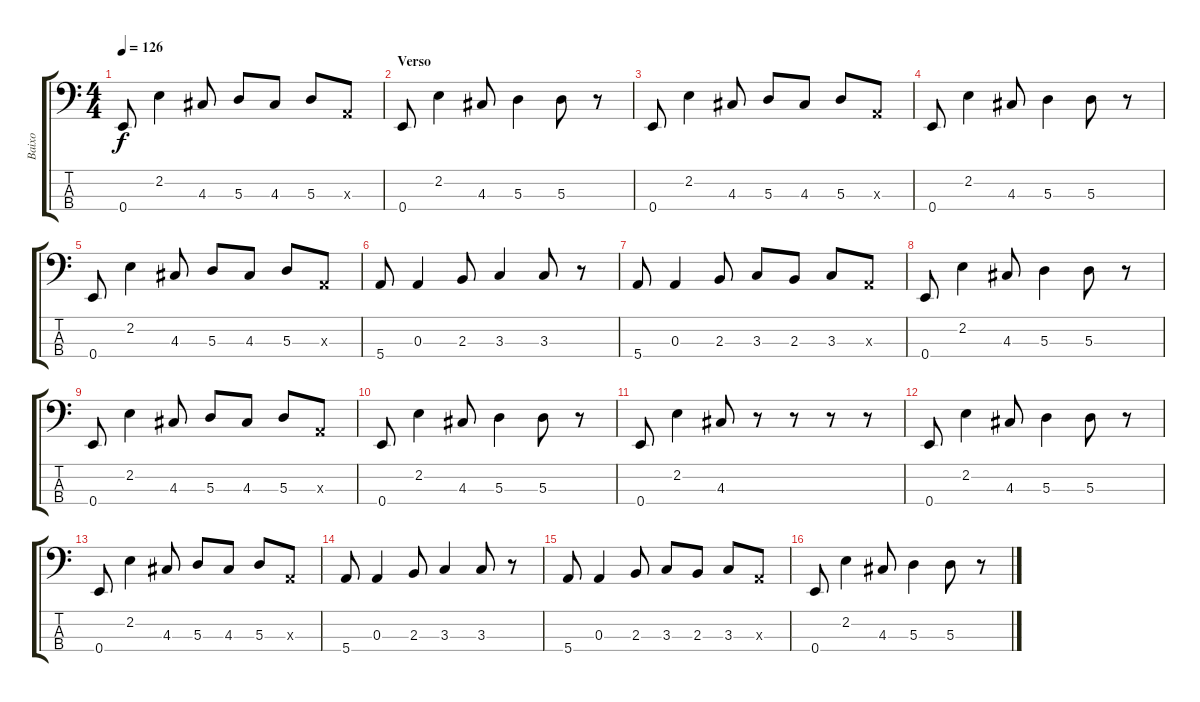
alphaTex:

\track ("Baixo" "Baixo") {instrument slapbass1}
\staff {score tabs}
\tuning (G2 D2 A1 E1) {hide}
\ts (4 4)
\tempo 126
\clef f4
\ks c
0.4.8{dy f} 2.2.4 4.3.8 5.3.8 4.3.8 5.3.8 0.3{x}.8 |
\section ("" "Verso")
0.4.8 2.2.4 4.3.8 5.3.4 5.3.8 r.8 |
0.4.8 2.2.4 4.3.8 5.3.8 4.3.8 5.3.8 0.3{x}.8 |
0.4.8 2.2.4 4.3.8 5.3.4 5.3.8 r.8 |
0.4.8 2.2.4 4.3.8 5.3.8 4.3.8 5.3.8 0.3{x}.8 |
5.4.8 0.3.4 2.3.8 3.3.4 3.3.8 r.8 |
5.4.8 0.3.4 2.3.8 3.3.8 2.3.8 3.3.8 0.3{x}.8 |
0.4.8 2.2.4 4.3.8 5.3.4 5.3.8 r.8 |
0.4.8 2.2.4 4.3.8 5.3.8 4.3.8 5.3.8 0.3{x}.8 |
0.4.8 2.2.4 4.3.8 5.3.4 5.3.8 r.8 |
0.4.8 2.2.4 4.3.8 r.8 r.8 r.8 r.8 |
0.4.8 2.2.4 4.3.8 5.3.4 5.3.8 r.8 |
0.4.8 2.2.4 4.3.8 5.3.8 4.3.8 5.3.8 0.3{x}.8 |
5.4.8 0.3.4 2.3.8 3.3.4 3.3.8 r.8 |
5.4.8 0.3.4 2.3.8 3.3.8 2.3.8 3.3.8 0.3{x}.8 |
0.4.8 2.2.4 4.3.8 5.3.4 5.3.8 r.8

•••

AIM: Please convert every line of the material above into a JSON list of strings, one string per line, skipping blank lines. Leave the picture out.

RESULT FOR THIS TASK:
[
  "alphaTex:",
  "\\track (\"Baixo\" \"Baixo\") {instrument slapbass1}",
  "\\staff {score tabs}",
  "\\tuning (G2 D2 A1 E1) {hide}",
  "\\ts (4 4)",
  "\\tempo 126",
  "\\clef f4",
  "\\ks c",
  "0.4.8{dy f} 2.2.4 4.3.8 5.3.8 4.3.8 5.3.8 0.3{x}.8 |",
  "\\section (\"\" \"Verso\")",
  "0.4.8 2.2.4 4.3.8 5.3.4 5.3.8 r.8 |",
  "0.4.8 2.2.4 4.3.8 5.3.8 4.3.8 5.3.8 0.3{x}.8 |",
  "0.4.8 2.2.4 4.3.8 5.3.4 5.3.8 r.8 |",
  "0.4.8 2.2.4 4.3.8 5.3.8 4.3.8 5.3.8 0.3{x}.8 |",
  "5.4.8 0.3.4 2.3.8 3.3.4 3.3.8 r.8 |",
  "5.4.8 0.3.4 2.3.8 3.3.8 2.3.8 3.3.8 0.3{x}.8 |",
  "0.4.8 2.2.4 4.3.8 5.3.4 5.3.8 r.8 |",
  "0.4.8 2.2.4 4.3.8 5.3.8 4.3.8 5.3.8 0.3{x}.8 |",
  "0.4.8 2.2.4 4.3.8 5.3.4 5.3.8 r.8 |",
  "0.4.8 2.2.4 4.3.8 r.8 r.8 r.8 r.8 |",
  "0.4.8 2.2.4 4.3.8 5.3.4 5.3.8 r.8 |",
  "0.4.8 2.2.4 4.3.8 5.3.8 4.3.8 5.3.8 0.3{x}.8 |",
  "5.4.8 0.3.4 2.3.8 3.3.4 3.3.8 r.8 |",
  "5.4.8 0.3.4 2.3.8 3.3.8 2.3.8 3.3.8 0.3{x}.8 |",
  "0.4.8 2.2.4 4.3.8 5.3.4 5.3.8 r.8"
]